If I remove the instructor-large model and try again:

(h2ogpt) jon@pseudotensor:~/h2ogpt$ rm -rf ~/.cache/torch/sentence_transformers/hkunlp_instructor-large/
(h2ogpt) jon@pseudotensor:~/h2ogpt$ python generate.py --base_model=meta-llama/llama-2-7b-chat-hf --score_model=None --langchain_mode='UserData' --user_path=user_path --use_auth_token=True --max_seq_len=4096 --max_max_new_tokens=2048
Using Model meta-llama/llama-2-7b-chat-hf
.gitattributes: 100%|████████████████████████████████████████████████████████████████████████████████████████████████████████████████████████████████████████████████████████████████████████████████████████████| 1.48k/1.48k [00:00<00:00, 3.83MB/s]
1_Pooling/config.json: 100%|██████████████████████████████████████████████████████████████████████████████████████████████████████████████████████████████████████████████████████████████████████████████████████████| 270/270 [00:00<00:00, 792kB/s]
2_Dense/config.json: 100%|███████████████████████████████████████████████████████████████████████████████████████████████████████████████████████████████████████████████████████████████████████████████████████████| 116/116 [00:00<00:00, 1.52MB/s]
pytorch_model.bin: 100%|█████████████████████████████████████████████████████████████████████████████████████████████████████████████████████████████████████████████████████████████████████████████████████████| 3.15M/3.15M [00:00<00:00, 31.9MB/s]
README.md: 100%|█████████████████████████████████████████████████████████████████████████████████████████████████████████████████████████████████████████████████████████████████████████████████████████████████| 66.3k/66.3k [00:00<00:00, 1.16MB/s]
config.json: 100%|███████████████████████████████████████████████████████████████████████████████████████████████████████████████████████████████████████████████████████████████████████████████████████████████| 1.53k/1.53k [00:00<00:00, 3.43MB/s]
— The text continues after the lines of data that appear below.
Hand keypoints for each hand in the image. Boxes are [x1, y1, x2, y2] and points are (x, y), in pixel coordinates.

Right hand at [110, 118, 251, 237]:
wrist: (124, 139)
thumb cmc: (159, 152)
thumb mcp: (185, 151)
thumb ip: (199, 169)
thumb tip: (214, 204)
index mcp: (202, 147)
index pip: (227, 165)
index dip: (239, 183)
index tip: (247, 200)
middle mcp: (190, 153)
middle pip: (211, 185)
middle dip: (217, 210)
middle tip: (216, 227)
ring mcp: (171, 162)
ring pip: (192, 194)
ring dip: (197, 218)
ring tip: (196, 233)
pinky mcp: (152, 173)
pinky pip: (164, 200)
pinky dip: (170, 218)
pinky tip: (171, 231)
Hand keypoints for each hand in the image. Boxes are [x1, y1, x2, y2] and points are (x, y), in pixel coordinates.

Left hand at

config_sentence_transformers.json: 100%|█████████████████████████████████████████████████████████████████████████████████████████████████████████████████████████████████████████████████████████████████████████████| 122/122 [00:00<00:00, 1.59MB/s]
pytorch_model.bin: 100%|█████████████████████████████████████████████████████████████████████████████████████████████████████████████████████████████████████████████████████████████████████████████████████████▉| 1.34G/1.34G [00:13<00:00, 100MB/s]
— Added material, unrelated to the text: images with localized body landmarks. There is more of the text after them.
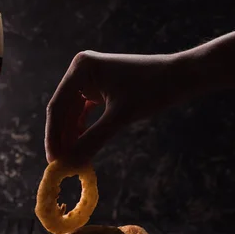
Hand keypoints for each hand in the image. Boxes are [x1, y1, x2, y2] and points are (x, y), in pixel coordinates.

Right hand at [45, 50, 183, 164]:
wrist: (181, 76)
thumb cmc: (152, 91)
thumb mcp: (120, 118)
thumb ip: (93, 140)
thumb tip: (70, 163)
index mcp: (81, 68)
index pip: (58, 106)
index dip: (53, 135)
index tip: (53, 161)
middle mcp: (81, 68)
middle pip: (62, 109)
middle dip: (62, 137)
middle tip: (60, 165)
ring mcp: (90, 76)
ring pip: (72, 111)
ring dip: (71, 134)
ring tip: (71, 160)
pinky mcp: (100, 85)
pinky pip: (84, 109)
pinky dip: (83, 127)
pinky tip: (81, 146)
sentence_bert_config.json: 100%|████████████████████████████████████████████████████████████████████████████████████████████████████████████████████████████████████████████████████████████████████████████████████| 53.0/53.0 [00:00<00:00, 116kB/s]
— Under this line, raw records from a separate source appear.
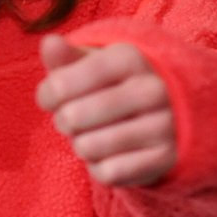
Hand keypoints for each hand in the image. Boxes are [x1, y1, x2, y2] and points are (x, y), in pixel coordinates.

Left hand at [36, 34, 177, 187]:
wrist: (169, 112)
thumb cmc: (113, 86)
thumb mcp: (90, 65)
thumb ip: (65, 58)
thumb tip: (49, 43)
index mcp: (129, 58)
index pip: (62, 84)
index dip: (48, 95)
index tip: (51, 97)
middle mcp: (151, 89)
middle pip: (73, 117)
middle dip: (64, 122)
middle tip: (74, 119)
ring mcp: (163, 124)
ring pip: (88, 147)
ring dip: (82, 145)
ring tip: (94, 135)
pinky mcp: (165, 158)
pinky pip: (109, 172)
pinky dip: (100, 168)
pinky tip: (111, 154)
special_tokens_map.json: 100%|███████████████████████████████████████████████████████████████████████████████████████████████████████████████████████████████████████████████████████████████████████████████████| 2.20k/2.20k [00:00<00:00, 6.28MB/s]
spiece.model: 100%|████████████████████████████████████████████████████████████████████████████████████████████████████████████████████████████████████████████████████████████████████████████████████████████████| 792k/792k [00:00<00:00, 13.6MB/s]
tokenizer.json: 100%|████████████████████████████████████████████████████████████████████████████████████████████████████████████████████████████████████████████████████████████████████████████████████████████| 2.42M/2.42M [00:00<00:00, 12.8MB/s]
tokenizer_config.json: 100%|█████████████████████████████████████████████████████████████████████████████████████████████████████████████████████████████████████████████████████████████████████████████████████| 2.41k/2.41k [00:00<00:00, 7.18MB/s]
modules.json: 100%|██████████████████████████████████████████████████████████████████████████████████████████████████████████████████████████████████████████████████████████████████████████████████████████████████| 461/461 [00:00<00:00, 5.86MB/s]
load INSTRUCTOR_Transformer
... same as before

It downloads fine. So I guess you have some network complication.

han-sogawa commented 5 months ago

The workaround of adding --hf_embedding_model=sentence-transformers/all-MiniLM-L12-v2 worked for me, thank you! Still don't know why the instructor-large embedding file wouldn't download. I'll update if I find out more, but for now, my issue is resolved. Thank you very much!